- [Work order] Please copy the data exactly as it stands, minus the images.

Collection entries
*****
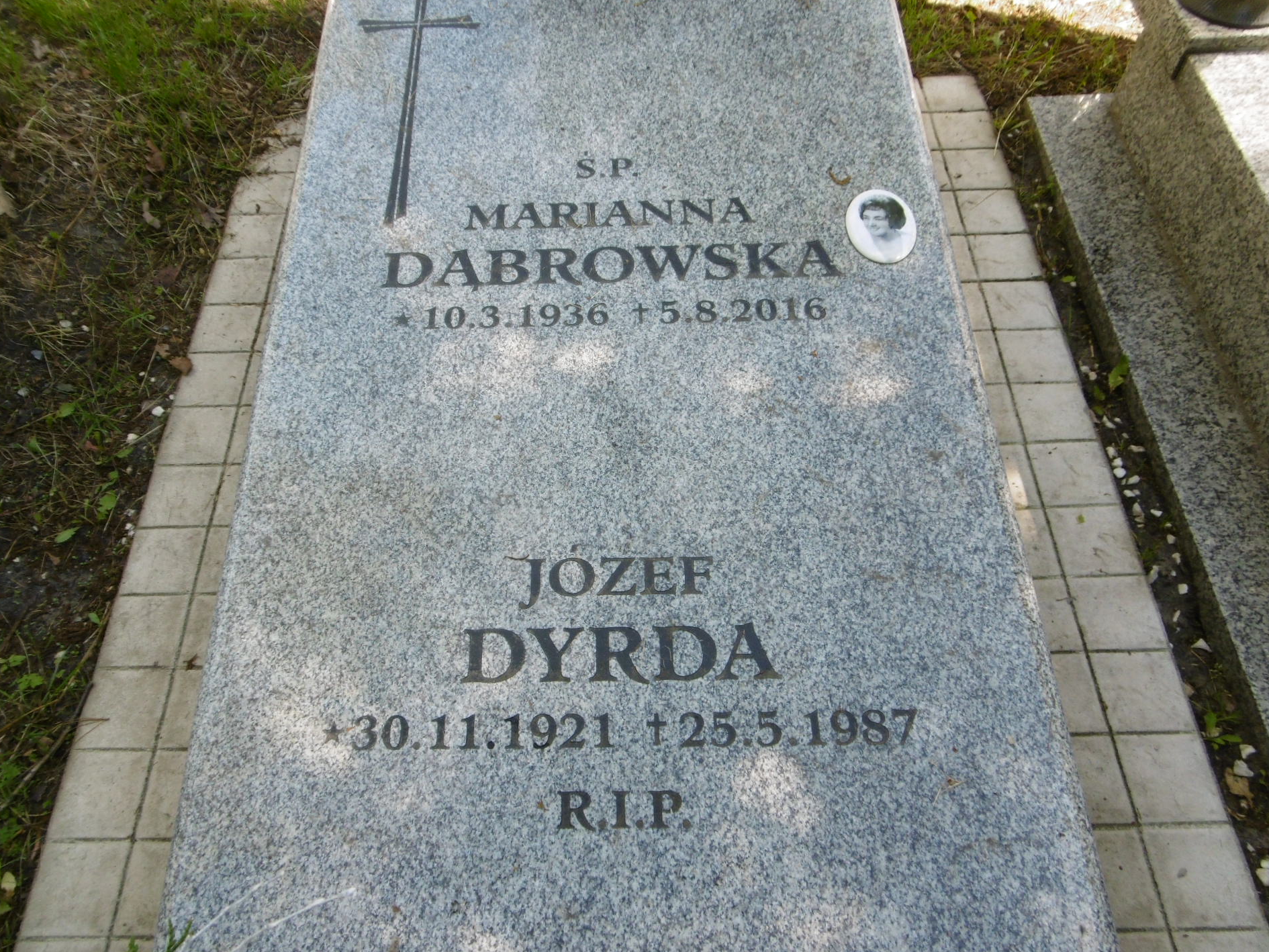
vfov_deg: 53.1
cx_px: 594
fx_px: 953
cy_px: 464
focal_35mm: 26
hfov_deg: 67.2
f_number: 3.1
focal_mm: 4.3
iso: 100
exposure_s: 1/160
*****
- [Task result]
vfov_deg: 53.1
cx_px: 594
fx_px: 953
cy_px: 464
focal_35mm: 26
hfov_deg: 67.2
f_number: 3.1
focal_mm: 4.3
iso: 100
exposure_s: 1/160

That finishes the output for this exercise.